Good morning everyone.
In Governor Sisolak’s press conference yesterday afternoon, he listed several key measures to continue our fight against the Coronavirus. In response to those items, Western Nevada College will close our physical campus locations for at least 30 days. As a result of these latest measures, the majority of faculty, staff, students or community members who had prepared to come to campus for services or work-related items should no longer come to campus. All campus buildings and locations will be closed for physical operations, effective 12:00 noon today. Key cards will be deactivated during this closure.
We will continue to provide services like admissions, advising, business functions, and financial aid services for students. We will do so remotely using a number of strategies like email, phone calls and video conferencing. A very limited number of WNC team members who provide core services will be on campus to provide continuity of operations. This will be a very small group of team members who are responding to anything the college may need.

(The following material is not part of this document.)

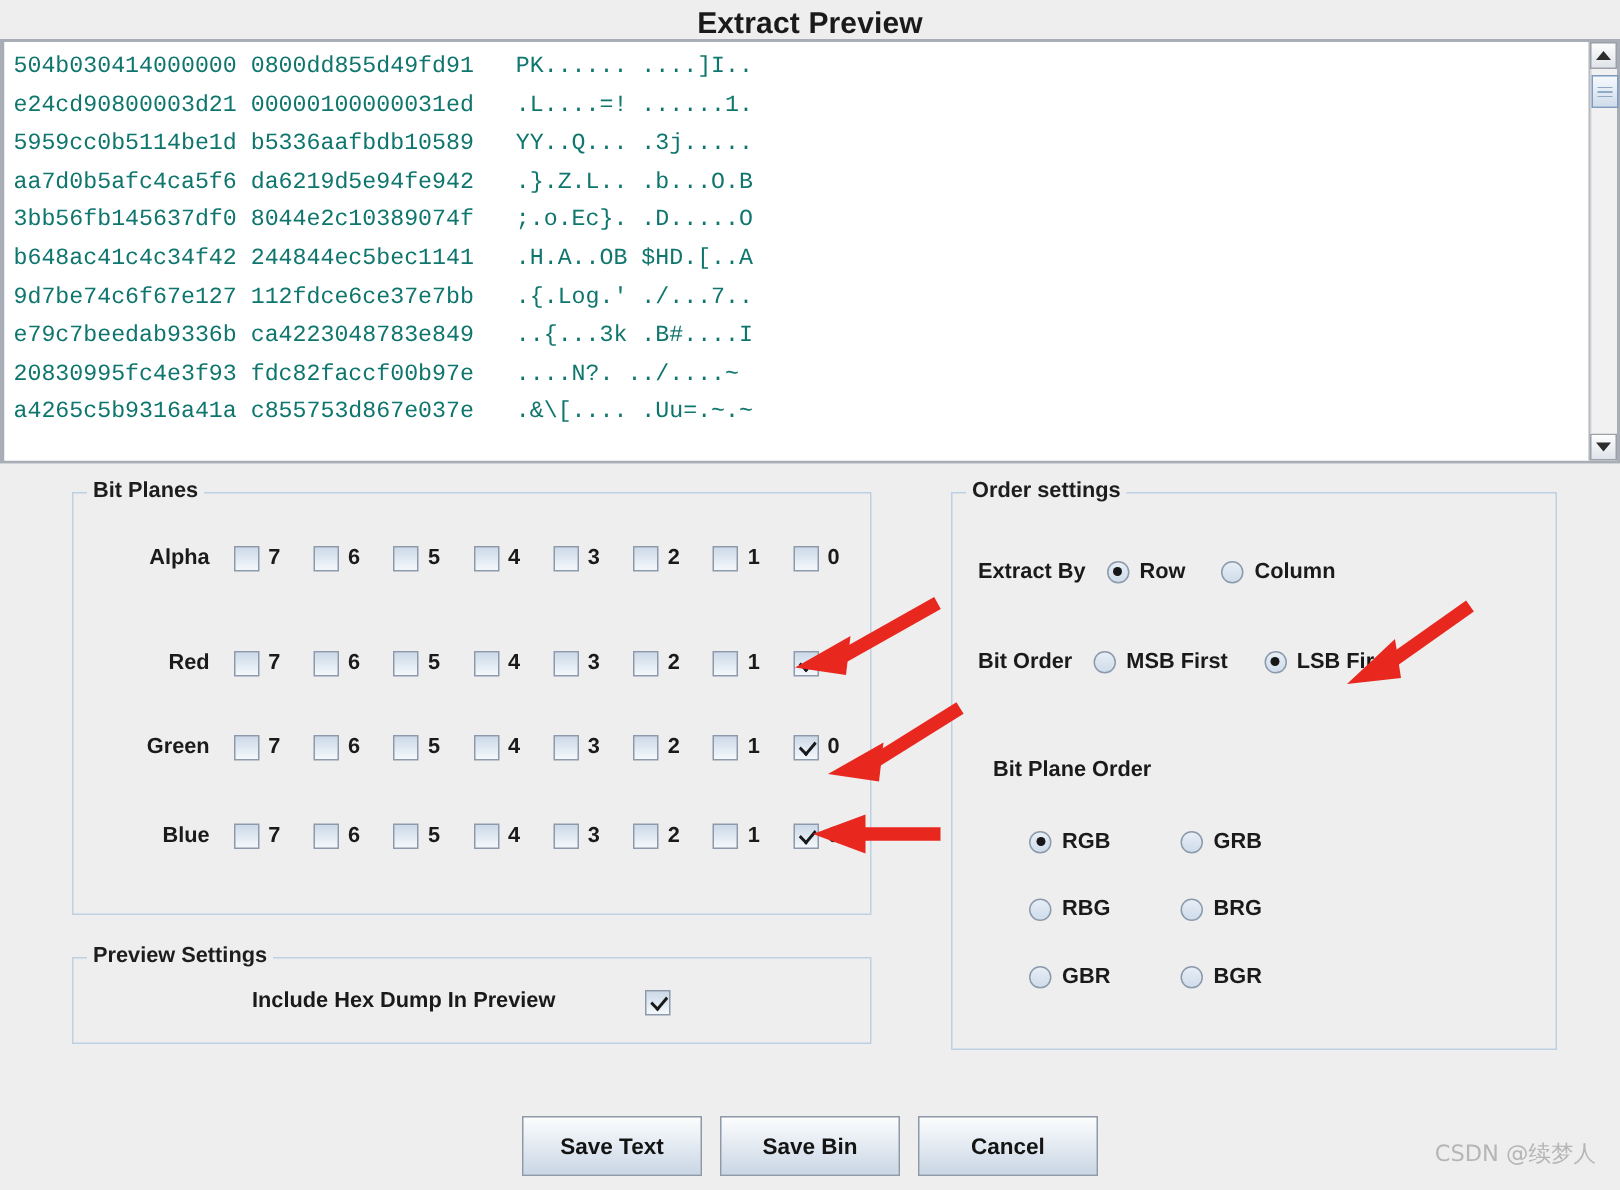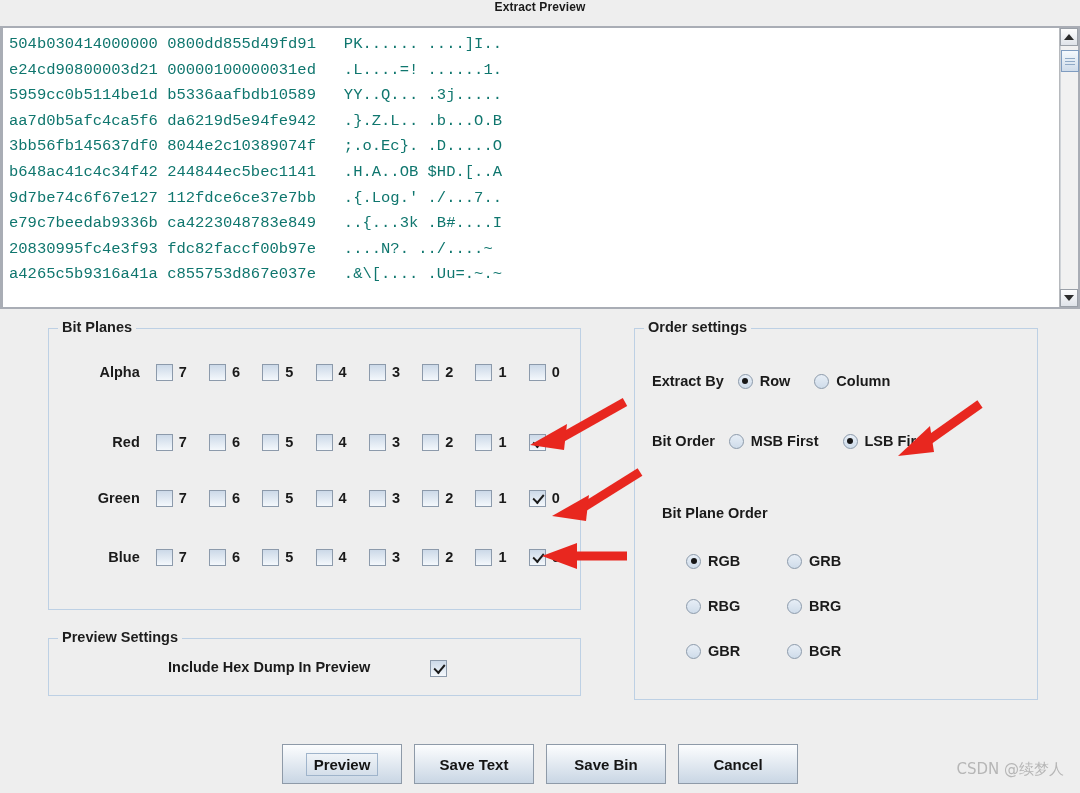"Extract Preview" #title-bar { align-items: flex-start -> flex-end; font-size: 12px -> 20px }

Campus operations considered essential are police services, facilities, mail services, the business office, information technology, and student services offices. These essential services will continue to provide support from campus, and staff will rotate each week that this process of mitigation continue. All other services will also continue, but in a remote capacity.
All WNC team members working from home, including our part team members and student workers will be paid while we are out, and those that have been directed to stay home will be on paid administrative leave. All team members need to be prepared to support the college if they are contacted to perform work functions.
Instructional Continuity
WNC faculty and staff have been working extremely hard to help stop the spread of the virus, but we have also developed the necessary strategies to restructure the way we deliver instructional materials to our students. We will proceed as planned and move to remote teaching and learning for the majority of our courses, when classes resume on March 23. The latest directives from the Governor require us to make additional academic changes.
- Certain programs are vital to the state and the current situation, and may be handled with additional parameters (nursing, EMS).
- All other lab-based classes will not meet in person until April 20, at the earliest.
- Faculty may access materials in their office to get necessary items but should plan to work remotely ongoing. Contact your academic director or the vice president of instruction before you come to campus. We will make needed arrangements to clean the areas prior to and after someone one visits campus, but I want to stress this should be on a very limited basis. Everyone should be adhering to the directives from the State.
Academic continuity will proceed as follows for classes that require in-person, hands-on instruction:
Nursing and Allied Health
Nursing and allied health classes (NURS, EMS) will continue in limited capacity under the following operating guidelines;
- Move instruction remote as much as possible;
- Continue lab and clinicals per established medical and CDC established protocols, which includes social distancing and groups of 10 or less.
Career and technical education classes (WELD, AUTO, MTT) and Science Lab Classes (BIO, CHEM, etc.)
- Suspend in-person lab times until at least April 20
- Move instruction remote as much as possible
- Over the next 14 days, faculty and directors should work on plans to meet minimum required hours for each class.
Dual Enrollment
- College classes – follow above protocols for delivery online
- Jump Start – follow school district protocols
Prison Education
- Our prison education coordinator will be working on plans.
Testing Centers (Proctored): All proctored testing will be suspended until April 20 at the earliest; At the point that testing resumes, they will be scheduled by appointment only.
Library Services: All libraries will be closed for at least 30 days; Learning and Innovation staff will distribute information to faculty and students regarding online resources and look at additional options as well as computers for check out if available.
We understand that this transition comes with a lot of unknowns. We will continue to explore all options to extend instruction and support services our students in their classes. We are all very appreciative of your efforts to make all this happen. We will work daily to find solutions that allow us to continue to serve our students, faculty, staff, and community.
I am confident the college will emerge from this situation as a stronger higher education institution serving Nevada.
Thank you for all you do and remember …STAY AT HOME FOR NEVADA.